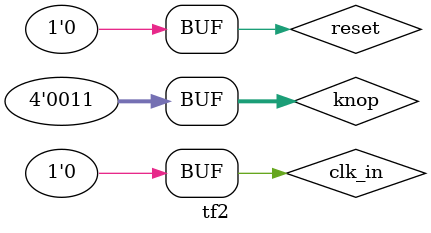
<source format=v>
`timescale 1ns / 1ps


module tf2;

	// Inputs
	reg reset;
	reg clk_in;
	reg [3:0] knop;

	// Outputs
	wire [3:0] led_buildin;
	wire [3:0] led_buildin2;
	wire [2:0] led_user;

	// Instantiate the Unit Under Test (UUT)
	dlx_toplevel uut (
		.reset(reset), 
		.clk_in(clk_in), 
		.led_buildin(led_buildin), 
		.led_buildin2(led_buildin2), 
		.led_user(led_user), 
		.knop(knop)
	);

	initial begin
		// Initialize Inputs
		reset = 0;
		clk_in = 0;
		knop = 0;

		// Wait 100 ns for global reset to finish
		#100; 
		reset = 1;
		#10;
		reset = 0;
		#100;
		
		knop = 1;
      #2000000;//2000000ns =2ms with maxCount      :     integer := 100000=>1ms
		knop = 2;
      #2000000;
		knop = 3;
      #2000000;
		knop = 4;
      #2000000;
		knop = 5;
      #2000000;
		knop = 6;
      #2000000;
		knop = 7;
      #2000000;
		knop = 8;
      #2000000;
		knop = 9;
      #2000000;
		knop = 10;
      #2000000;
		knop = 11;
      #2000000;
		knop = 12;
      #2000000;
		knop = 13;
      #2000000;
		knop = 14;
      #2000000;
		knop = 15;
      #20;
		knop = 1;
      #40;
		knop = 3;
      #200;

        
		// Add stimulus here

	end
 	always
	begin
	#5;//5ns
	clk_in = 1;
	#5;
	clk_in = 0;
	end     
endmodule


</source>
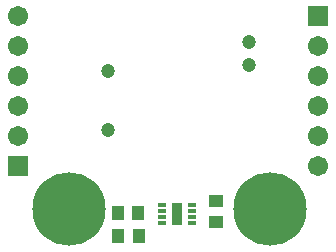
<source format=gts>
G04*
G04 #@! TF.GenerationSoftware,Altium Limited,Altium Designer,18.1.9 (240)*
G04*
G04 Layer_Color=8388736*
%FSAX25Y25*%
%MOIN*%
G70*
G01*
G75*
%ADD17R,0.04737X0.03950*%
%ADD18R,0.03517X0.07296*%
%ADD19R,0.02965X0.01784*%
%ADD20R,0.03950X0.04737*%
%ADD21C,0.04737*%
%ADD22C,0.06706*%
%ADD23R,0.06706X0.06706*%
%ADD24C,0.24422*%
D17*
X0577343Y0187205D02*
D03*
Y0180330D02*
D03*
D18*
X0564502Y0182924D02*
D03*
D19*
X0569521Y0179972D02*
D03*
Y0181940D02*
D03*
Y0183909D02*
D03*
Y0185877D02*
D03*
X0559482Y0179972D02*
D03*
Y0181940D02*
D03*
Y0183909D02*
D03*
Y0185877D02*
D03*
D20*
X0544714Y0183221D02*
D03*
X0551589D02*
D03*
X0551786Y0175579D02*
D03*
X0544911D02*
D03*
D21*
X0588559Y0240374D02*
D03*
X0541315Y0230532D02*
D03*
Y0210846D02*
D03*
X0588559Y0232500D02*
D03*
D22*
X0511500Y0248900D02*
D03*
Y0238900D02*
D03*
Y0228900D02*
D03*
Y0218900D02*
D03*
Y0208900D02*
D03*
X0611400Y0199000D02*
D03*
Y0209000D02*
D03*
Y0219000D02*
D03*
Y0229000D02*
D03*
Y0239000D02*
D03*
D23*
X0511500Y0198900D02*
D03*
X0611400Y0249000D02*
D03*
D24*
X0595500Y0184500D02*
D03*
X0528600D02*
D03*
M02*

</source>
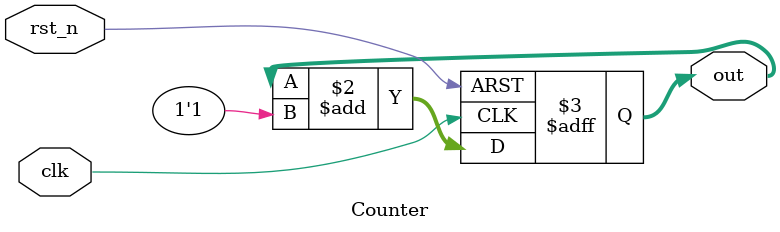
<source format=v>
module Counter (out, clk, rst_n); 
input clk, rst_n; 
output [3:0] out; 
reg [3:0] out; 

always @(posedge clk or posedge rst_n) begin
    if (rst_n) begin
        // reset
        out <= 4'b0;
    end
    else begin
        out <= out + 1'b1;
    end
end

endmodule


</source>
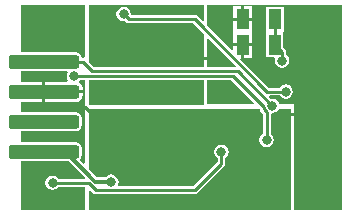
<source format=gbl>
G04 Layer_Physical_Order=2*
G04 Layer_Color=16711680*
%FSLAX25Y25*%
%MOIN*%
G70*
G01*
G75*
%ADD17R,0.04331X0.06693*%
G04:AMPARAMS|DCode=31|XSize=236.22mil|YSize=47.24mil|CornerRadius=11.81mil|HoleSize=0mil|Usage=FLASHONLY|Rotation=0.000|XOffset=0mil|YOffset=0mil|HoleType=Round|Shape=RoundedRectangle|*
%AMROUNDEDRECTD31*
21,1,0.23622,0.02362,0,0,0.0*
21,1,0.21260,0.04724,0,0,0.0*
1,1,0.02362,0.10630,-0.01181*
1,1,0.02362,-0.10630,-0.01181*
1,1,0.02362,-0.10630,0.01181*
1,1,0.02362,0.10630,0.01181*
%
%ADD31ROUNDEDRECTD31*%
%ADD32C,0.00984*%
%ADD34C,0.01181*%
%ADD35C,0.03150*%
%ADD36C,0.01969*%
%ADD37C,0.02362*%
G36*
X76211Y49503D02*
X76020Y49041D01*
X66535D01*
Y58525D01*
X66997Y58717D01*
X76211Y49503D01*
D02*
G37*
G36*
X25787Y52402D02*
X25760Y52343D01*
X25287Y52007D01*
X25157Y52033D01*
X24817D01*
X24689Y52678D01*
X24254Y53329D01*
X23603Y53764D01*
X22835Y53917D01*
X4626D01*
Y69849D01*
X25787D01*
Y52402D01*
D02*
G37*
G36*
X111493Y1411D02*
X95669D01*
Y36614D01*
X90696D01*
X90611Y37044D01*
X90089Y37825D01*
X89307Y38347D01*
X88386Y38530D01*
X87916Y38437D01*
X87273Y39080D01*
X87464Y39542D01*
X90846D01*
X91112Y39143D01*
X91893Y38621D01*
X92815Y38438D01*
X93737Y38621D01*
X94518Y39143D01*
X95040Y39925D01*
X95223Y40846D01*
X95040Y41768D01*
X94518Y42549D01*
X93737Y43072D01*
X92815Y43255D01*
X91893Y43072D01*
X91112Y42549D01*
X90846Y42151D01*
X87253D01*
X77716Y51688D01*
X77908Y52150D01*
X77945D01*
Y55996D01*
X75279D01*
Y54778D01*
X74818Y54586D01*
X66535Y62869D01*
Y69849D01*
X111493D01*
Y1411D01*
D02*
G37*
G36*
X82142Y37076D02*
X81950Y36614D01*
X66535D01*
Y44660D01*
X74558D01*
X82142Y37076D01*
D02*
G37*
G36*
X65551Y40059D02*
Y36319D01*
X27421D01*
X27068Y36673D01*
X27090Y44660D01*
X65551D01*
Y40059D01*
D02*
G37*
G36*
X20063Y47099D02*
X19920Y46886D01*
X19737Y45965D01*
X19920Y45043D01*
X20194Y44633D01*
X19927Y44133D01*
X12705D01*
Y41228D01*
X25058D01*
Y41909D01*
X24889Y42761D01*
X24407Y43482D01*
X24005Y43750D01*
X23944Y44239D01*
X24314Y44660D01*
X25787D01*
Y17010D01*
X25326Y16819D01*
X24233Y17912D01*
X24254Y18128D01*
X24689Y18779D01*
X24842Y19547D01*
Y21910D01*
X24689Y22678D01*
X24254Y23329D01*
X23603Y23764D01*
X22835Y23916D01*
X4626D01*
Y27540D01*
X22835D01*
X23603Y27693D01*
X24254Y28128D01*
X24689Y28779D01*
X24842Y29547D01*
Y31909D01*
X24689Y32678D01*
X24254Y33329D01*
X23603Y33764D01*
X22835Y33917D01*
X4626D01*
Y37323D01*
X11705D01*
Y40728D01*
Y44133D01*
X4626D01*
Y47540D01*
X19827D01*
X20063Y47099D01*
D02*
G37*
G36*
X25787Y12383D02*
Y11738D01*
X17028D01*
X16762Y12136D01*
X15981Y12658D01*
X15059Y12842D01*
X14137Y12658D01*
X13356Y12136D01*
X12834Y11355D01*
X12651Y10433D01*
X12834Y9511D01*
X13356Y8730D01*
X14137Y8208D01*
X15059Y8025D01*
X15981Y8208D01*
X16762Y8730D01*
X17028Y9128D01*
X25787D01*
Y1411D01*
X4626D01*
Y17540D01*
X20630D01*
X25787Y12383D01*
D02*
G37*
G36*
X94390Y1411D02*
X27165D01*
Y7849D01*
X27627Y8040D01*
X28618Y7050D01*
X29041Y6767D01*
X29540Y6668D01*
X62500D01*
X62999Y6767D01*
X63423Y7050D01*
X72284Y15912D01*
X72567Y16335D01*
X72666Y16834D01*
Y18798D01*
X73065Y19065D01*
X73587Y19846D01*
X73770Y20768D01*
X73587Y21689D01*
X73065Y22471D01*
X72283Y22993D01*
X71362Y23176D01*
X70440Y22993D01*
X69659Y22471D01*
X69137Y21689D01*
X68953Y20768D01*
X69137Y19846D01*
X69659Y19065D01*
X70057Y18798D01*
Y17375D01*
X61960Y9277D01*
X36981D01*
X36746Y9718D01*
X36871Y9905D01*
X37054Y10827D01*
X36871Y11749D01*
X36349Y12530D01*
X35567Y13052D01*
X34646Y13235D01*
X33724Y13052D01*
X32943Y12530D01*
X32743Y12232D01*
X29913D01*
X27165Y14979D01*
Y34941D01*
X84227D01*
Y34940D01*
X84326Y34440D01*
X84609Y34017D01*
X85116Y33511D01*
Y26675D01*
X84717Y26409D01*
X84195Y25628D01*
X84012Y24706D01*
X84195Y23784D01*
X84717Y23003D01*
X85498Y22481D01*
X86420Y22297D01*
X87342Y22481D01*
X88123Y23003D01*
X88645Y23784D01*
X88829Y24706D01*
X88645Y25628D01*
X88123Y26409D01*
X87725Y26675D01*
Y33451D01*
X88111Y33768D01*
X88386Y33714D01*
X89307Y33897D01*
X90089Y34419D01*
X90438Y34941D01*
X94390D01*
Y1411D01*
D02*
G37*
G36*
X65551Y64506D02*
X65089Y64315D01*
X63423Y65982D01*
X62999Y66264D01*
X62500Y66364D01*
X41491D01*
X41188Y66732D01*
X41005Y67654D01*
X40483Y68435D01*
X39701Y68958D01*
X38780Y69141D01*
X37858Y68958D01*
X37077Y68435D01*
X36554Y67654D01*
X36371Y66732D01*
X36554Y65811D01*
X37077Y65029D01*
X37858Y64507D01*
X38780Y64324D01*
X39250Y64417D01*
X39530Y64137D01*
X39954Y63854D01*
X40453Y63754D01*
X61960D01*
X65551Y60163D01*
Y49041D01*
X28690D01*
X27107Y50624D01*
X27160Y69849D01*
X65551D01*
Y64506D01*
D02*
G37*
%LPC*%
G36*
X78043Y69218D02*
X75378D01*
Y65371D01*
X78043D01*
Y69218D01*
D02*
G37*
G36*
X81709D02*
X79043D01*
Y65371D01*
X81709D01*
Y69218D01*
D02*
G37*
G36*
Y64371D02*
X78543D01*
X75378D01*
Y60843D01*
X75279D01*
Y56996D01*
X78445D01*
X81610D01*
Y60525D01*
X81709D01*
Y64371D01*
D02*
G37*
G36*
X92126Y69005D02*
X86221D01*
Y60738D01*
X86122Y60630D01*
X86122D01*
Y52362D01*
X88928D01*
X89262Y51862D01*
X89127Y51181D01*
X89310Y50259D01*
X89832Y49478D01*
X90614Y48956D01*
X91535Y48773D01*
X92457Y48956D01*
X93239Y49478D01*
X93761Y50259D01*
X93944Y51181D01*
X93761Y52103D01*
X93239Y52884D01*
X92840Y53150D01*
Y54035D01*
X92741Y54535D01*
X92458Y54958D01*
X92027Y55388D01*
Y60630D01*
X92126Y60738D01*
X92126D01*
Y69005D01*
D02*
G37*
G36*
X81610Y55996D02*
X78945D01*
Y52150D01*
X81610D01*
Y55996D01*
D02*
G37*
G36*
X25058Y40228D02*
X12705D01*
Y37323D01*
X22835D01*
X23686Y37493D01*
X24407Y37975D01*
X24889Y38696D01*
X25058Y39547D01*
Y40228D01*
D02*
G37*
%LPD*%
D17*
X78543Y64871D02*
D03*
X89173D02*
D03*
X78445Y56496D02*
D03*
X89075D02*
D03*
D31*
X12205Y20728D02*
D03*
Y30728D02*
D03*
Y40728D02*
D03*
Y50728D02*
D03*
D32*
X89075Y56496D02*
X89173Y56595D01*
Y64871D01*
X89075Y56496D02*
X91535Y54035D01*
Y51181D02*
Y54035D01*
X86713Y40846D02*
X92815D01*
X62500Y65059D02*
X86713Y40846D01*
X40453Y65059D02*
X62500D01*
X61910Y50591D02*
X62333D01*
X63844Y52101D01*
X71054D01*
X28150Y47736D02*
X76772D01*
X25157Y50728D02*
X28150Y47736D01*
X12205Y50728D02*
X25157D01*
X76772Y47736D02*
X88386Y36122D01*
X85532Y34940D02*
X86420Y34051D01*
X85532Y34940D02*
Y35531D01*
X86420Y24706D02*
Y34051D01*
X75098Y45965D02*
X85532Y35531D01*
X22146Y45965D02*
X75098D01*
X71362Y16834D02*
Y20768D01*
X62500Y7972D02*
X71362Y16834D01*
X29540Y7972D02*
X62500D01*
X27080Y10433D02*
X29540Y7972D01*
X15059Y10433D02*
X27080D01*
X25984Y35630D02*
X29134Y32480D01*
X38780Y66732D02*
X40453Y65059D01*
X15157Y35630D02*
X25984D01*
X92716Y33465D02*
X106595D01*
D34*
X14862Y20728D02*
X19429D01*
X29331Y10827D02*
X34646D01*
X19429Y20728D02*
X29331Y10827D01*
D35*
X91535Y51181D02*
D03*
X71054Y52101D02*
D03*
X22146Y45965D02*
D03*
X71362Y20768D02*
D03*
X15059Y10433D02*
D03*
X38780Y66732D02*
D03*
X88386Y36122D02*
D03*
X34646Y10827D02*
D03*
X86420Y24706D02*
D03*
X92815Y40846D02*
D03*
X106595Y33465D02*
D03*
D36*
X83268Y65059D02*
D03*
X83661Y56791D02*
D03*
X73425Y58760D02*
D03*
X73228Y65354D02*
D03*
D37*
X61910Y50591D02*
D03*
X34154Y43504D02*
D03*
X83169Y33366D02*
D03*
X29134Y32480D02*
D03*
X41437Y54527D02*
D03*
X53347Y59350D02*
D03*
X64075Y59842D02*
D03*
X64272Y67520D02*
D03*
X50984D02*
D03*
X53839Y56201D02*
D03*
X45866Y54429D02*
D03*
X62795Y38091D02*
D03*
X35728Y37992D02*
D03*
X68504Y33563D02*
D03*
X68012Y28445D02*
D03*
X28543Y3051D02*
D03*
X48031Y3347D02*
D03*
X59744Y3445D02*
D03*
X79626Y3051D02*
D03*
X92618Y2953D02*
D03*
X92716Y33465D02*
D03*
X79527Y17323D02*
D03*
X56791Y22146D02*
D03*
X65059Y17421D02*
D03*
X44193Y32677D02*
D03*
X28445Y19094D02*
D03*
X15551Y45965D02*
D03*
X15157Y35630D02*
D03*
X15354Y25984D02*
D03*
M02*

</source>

--

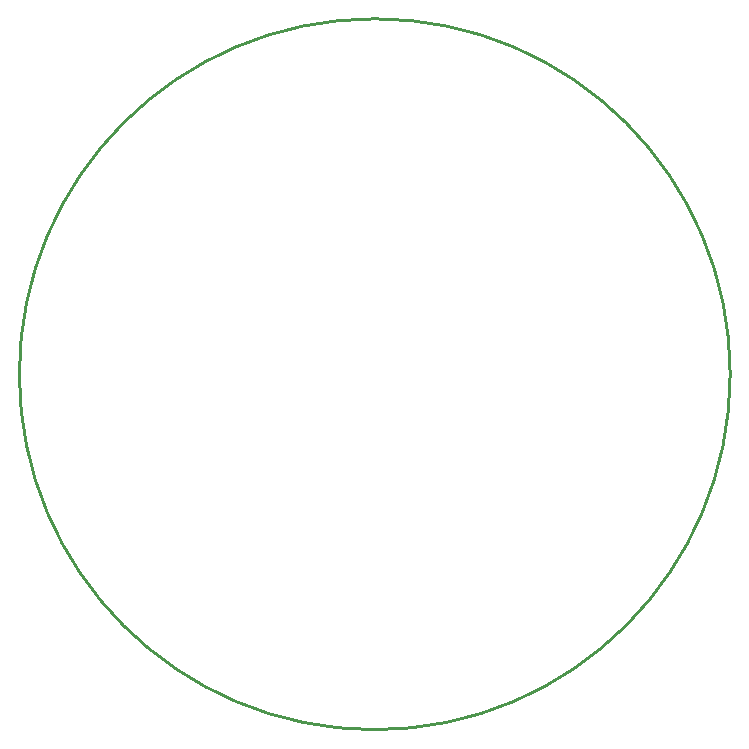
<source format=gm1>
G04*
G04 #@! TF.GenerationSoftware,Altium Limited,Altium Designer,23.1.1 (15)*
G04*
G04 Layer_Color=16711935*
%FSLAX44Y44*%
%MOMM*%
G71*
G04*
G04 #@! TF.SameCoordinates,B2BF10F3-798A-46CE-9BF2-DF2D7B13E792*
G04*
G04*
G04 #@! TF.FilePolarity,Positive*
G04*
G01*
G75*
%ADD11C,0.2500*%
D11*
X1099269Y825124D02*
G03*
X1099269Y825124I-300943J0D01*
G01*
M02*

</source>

==

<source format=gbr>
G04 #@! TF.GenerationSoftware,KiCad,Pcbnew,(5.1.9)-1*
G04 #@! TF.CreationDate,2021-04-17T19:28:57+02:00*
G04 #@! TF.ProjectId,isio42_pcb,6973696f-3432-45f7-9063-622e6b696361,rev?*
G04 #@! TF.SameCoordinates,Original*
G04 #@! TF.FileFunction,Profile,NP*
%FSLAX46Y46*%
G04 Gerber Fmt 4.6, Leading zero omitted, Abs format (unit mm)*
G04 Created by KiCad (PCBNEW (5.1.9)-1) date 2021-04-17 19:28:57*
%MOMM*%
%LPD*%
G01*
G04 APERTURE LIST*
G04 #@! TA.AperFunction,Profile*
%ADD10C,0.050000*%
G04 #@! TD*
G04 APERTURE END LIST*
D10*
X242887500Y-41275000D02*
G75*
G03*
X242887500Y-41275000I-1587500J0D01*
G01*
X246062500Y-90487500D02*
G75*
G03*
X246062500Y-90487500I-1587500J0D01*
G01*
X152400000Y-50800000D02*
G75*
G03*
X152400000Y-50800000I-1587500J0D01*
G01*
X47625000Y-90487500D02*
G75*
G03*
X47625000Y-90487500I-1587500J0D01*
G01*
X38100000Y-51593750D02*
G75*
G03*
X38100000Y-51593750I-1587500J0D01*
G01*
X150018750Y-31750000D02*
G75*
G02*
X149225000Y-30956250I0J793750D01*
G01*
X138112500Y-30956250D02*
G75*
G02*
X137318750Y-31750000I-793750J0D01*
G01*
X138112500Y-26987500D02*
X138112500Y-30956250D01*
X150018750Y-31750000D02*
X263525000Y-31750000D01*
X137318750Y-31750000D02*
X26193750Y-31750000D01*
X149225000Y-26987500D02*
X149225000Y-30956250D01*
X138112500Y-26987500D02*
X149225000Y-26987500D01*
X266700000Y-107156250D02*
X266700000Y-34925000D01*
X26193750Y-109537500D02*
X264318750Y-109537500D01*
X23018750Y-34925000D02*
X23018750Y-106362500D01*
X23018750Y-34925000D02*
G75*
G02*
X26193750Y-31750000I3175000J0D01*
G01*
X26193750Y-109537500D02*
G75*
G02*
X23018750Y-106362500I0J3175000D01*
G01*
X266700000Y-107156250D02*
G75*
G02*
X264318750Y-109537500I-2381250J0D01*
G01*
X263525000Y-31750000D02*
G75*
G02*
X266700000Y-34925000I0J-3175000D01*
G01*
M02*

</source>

= TASK BRIEF =
Throughout the material above, find each line with "SameCoordinates" and return it.

= OUTPUT OF THE TASK =
G04 #@! TF.SameCoordinates,B2BF10F3-798A-46CE-9BF2-DF2D7B13E792*
G04 #@! TF.SameCoordinates,Original*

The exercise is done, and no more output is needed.